Homework 1 Solution

CS 318

1. (15 pts.) Consider a single processor timesharing system which supports a large number of interactive users. Each time a process gets the processor, the interrupt timer is set to interrupt after the quantum expires. Assume that each process has the same quantum.
   1. What would be the effect of setting the quantum at a very large value, say 10 minutes? What sort of process behavior(s) would preclude this effect?

      From a user's perspective, the system would appear to be extremely overloaded. There would be very long waits for responses from the system. I/O bound processes would tend to obscure this effect.

   2. What would be the effect if the quantum were set to a very small value, say a few processor cycles (machine instructions)?

      Too many of the processor's cycles would be used for the overhead inherent in context switching. Response times would be less than in the previous case, but turnaround times would be much greater than the ideal.

   3. Obviously, an appropriate quantum must be between the values previously mentioned. If you could vary the quantum, how would you determine when you had chosen the ``right'' value? What factors make this value right from the user's standpoint? What factors make it right from the system's standpoint?

      When users stopped complaining about response and turnaround times. When quantums are adjusted so that users are happy with these times, each user feels that they have the machine to themselves. From the system's standpoint, we want to minimize overhead and maximize job throughput.

2. (15 pts.) In Unix, a signal is an abstraction of an interrupt. Non-privileged users are permitted to install their own signal handlers. Recall that interrupt handlers are run in supervisor mode.
   1. Explain why it would be a very bad idea to permit a user's signal handler to run in supervisor mode.

      A user then could write a signal handler which, for instance, halted the system, thus circumventing system security.

   2. Assuming that the mechanism used to invoke a signal handler places the CPU in supervisor mode, suggest a way (by writing pseudo-code) to safely run user's signal handlers. (Hint: assume that the CPU has a UserMode machine instruction which places the machine in user mode.)

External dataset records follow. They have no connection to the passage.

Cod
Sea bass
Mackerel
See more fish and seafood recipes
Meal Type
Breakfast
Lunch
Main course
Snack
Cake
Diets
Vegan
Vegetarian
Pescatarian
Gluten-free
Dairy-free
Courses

      Construct the system so that the following wrapper is called in response to a signal. This wrapper places the system back in user mode then invokes the user's signal handler. This preserves system integrity.

      userSignalHandlerWrapper(argList)
      {
         userMode;
         invoke the user's signal handler, passing argList;
      }
      

3. (20 pts.) An alternative to the TAS instruction is the FAI (Fetch And Increment) instruction. Here are its semantics:

   int FAI(int& val)
   {
      return val++;   // Performed atomically.
   }
   

   Devise a solution to the critical section problem for n processes using this instruction. Instead, model your solution on the manner in which a bakery, for instance, serializes customer service by means of a number dispenser. Prove that your solution meets the three criteria of a solution to the critical section problem. Solutions which treat the FAI instruction as a ``glorified'' TAS instruction will be down-graded. Likewise, simple ports of the bakery algorithm will be down-graded.

   // Global variables.
   
   int current = 0;
   int next = 0;
   
   
   mutexbegin()
   {
      int myTicket = fai(next);
   
      while (current != myTicket)
         ;
   }
   
   
   mutexend()
   {
      ++current;
   }
   

   If n is less than MAXINT (usually the case), this will work even in the face of integer overflows.

   Correctness:

   1. Mutual exclusion: Observe that each process gets a unique, sequential value for myTicket (due to the semantics of fai) and that current has a unique value at each moment in time. If we assume that mutual exclusion is violated and that two processes are executing simultaneously in their critical sections, we derive a contradiction.

   2. Progress: Since myTicket values are meted out in a sequentially ascending order, some waiting process has the ``next ticket'' and it will be that process' turn when the process in its critical section executes mutexend() and increases current. A process not interested in entering its critical section will not hoard a ticket value and, hence, will not participate in the decision as to which process next enters its critical section.

   3. Bounding waiting: If there are n processes, a process' ticket number is at most n-1 greater than the value of current. After waiting a finite amount of time for each of the n-1 processes in before it, this process will be able to enter its critical section.